Ophelia of Butterflies and Wheels has been writing some excellent posts lately about the abuse and oppression of women in Christian communities. One of them led me to an outstanding blog titled Love, Joy, Feminism. Its author, Libby Anne, grew up in an incredibly strict and fundamentalist Christian home that practiced a way of life she calls “Christian Patriarchy” (some might also refer to it as the Quiverfull movement). She and all her (twelve!) siblings were homeschooled, indoctrinated with religion from their earliest years, taught that women’s role in life is to obey men and that women must give up their dreams and ambitions to better subordinate themselves to their future husbands.
Despite the endless chores and incessant hard work, despite the perpetual religious indoctrination, despite the beatings doled out as discipline, Libby Anne’s childhood wasn’t miserable. On the contrary, she remembers it as a blissfully happy time. She genuinely wanted to be a good, submissive daughter, and took pleasure in fulfilling her parents’ expectations. She was excited about the idea of her father selecting a husband for her, which she viewed as a romantic fantasy, and she couldn’t wait to become a housewife and devote the rest of her life to serving her husband and having as many children as possible for Jesus’ right-wing cause. One could, of course, argue that this was the happiness of enforced ignorance; she was happy in this way of life because she had nothing to compare it to, because she literally wasn’t aware that there were any other ways to live.
How did she escape this? Despite all they believed about Christian patriarchy, her parents also valued education, and they allowed her to go to college. While she was there, she met people who didn’t follow the script, people who led happy, fulfilled lives despite not hewing to the strict rules she grew up with, which she’d always been taught was impossible. She also found herself defending her religious beliefs for the first time, and she kept encountering arguments she’d never heard before, arguments that could punch holes in the beliefs she’d grown up learning as absolute truth. Eventually, the worldview she’d been taught crumbled, and despite intense emotional pressure and guilt-tripping by her parents, she found the courage and the honesty to walk away. (See also her longer account of her deconversion.)
One thing I noticed while reading these posts is the startling number of similarities there are between the Christian patriarchy and the Islamic one: women kept isolated at home, forbidden to work, get an education or travel without male approval. (Libby Anne’s parents were unusual in letting her go to college; here’s another post by an escapee who didn’t, and now laments her inability to support herself.) They’re taught that their only role in life is to serve and obey men, treated as property to be passed off from father, to husband, and sometimes to son – this happens in fundamentalist Christian communities as well as Islamic ones.
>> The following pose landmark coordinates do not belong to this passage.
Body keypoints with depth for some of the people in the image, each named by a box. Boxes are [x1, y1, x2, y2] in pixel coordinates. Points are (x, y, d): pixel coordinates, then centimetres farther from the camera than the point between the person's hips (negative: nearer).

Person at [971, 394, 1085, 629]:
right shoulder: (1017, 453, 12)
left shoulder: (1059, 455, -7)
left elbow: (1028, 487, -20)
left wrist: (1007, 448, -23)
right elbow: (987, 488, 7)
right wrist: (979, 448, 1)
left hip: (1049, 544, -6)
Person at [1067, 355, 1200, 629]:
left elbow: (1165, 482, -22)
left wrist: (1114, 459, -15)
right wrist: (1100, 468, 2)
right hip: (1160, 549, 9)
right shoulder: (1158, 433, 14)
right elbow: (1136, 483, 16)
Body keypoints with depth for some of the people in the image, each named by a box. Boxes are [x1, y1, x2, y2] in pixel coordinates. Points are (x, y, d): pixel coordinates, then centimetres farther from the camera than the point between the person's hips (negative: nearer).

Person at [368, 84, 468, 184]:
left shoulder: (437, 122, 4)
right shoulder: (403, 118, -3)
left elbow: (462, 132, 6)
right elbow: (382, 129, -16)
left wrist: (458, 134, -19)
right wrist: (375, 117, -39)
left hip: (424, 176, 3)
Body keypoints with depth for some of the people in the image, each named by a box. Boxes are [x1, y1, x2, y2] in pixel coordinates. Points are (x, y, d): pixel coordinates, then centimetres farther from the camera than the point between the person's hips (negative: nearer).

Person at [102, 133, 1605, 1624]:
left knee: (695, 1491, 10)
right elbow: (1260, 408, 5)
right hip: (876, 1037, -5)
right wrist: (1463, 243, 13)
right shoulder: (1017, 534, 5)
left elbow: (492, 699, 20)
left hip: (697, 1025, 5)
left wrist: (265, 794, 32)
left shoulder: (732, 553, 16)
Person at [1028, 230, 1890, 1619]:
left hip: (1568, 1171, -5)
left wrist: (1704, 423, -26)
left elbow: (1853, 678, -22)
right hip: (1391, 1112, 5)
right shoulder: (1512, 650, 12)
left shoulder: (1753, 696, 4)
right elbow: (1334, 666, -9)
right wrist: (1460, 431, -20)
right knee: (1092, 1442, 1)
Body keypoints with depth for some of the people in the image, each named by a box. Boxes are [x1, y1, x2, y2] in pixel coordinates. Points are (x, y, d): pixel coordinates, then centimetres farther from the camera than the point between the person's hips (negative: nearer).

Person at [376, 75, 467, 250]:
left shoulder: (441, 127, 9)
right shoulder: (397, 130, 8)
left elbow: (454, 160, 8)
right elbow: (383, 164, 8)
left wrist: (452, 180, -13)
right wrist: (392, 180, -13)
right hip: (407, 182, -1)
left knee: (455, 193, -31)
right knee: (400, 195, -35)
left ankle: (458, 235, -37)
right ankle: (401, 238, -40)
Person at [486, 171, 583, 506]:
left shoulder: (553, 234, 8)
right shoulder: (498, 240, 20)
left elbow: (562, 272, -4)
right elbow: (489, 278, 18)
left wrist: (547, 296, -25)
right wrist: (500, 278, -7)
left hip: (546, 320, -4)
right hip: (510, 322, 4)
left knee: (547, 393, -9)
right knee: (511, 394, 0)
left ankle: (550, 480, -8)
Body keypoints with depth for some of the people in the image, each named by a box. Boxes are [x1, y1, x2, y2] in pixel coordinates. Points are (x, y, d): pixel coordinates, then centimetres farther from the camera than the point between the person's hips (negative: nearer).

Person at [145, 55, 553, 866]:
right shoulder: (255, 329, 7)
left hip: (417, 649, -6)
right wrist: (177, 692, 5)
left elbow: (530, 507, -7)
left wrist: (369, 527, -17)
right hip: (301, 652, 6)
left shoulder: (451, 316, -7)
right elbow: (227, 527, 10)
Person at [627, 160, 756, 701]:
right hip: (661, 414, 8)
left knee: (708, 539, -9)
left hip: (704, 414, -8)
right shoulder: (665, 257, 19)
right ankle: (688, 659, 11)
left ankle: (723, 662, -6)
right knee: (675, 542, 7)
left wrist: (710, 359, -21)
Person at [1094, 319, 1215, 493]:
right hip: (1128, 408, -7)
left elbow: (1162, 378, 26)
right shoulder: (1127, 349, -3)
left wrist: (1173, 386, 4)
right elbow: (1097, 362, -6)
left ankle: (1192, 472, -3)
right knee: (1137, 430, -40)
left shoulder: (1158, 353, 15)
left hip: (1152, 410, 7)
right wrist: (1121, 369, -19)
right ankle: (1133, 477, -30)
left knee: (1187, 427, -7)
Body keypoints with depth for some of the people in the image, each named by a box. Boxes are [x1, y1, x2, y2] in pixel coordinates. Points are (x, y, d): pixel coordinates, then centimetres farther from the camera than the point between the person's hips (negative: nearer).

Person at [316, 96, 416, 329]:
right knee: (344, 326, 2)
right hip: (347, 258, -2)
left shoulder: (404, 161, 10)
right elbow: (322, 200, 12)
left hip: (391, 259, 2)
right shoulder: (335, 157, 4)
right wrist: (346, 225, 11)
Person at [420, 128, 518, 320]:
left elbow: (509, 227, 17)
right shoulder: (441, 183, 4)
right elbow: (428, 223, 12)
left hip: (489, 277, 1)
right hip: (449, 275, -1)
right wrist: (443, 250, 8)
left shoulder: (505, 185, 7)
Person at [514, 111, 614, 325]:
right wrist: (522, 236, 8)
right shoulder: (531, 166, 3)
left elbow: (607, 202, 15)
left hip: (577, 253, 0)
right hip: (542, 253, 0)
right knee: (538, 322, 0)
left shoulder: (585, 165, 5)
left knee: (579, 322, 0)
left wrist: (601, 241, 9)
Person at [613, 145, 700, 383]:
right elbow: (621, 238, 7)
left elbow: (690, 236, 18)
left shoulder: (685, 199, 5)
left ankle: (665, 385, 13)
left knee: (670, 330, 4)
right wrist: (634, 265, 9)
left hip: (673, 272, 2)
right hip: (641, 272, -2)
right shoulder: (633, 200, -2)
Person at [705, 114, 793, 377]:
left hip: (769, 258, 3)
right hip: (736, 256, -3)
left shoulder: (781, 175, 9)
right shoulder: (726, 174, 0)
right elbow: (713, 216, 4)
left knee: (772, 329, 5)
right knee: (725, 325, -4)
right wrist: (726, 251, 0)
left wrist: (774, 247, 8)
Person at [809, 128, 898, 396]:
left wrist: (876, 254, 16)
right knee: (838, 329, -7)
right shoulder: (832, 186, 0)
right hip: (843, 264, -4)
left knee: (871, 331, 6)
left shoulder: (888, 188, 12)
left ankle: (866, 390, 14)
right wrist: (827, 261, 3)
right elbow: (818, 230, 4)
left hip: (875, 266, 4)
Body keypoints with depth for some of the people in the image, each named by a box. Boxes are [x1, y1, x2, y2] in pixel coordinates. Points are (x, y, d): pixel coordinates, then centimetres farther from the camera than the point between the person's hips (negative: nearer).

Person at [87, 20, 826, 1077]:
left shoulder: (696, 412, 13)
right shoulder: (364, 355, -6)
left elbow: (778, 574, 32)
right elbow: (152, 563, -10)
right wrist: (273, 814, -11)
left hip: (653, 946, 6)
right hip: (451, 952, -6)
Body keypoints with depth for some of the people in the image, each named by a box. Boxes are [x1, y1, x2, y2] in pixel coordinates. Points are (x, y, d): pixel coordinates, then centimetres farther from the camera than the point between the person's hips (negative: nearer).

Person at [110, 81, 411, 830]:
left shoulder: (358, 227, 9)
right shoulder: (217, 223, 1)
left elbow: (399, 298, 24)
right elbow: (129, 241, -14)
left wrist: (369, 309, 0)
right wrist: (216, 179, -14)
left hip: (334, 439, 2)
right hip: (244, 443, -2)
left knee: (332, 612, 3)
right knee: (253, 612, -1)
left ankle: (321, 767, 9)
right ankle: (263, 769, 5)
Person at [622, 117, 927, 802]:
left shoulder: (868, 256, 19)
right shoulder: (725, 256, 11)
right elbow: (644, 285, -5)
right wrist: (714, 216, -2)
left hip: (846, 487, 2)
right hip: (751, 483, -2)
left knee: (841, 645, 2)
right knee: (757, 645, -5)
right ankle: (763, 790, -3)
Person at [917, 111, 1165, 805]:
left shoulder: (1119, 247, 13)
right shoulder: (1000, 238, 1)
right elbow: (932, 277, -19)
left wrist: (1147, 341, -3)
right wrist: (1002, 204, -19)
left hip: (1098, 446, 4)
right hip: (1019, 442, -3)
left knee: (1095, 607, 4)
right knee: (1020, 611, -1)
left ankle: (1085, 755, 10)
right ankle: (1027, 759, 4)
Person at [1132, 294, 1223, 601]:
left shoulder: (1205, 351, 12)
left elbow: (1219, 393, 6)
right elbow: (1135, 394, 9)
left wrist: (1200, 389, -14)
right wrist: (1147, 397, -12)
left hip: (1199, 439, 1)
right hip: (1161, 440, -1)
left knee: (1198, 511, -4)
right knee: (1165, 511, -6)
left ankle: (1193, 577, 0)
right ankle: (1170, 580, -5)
Another observation, readily apparent, is how absolutely consumed by fear these people’s lives are. Parents who follow the teachings of Christian patriarchy are, necessarily, terrified of letting their children come into contact with any idea that doesn’t conform with what they’ve been taught – which is why they go to such extreme lengths to isolate themselves. Despite biblical verses like the Great Commission, we’re increasingly seeing believers like Libby Anne’s parents conceding the battleground of ideas, propagating their beliefs only by reproducing and not even attempting to convince outsiders. As society becomes more secular and atheism becomes more influential, we’re going to see more of this sort of thing: fundamentalists retreating into these isolated, closed-off bubbles and locking the door behind them.
This is just what Daniel Dennett is talking about when he writes in Breaking the Spell that any faith which has to “hoodwink — or blindfold — [its] children to ensure that they confirm their faith when they are adults, [that] faith ought to go extinct.” But that’s easier said than done, and it creates a dilemma for us. How can we effectively evangelize for atheism and teach ideals of human freedom and liberty to those inside these communities? How can we reach people when their entire upbringing is organized to deny them contact with the outside world? I don’t have a good answer for this, but I’m open to suggestions.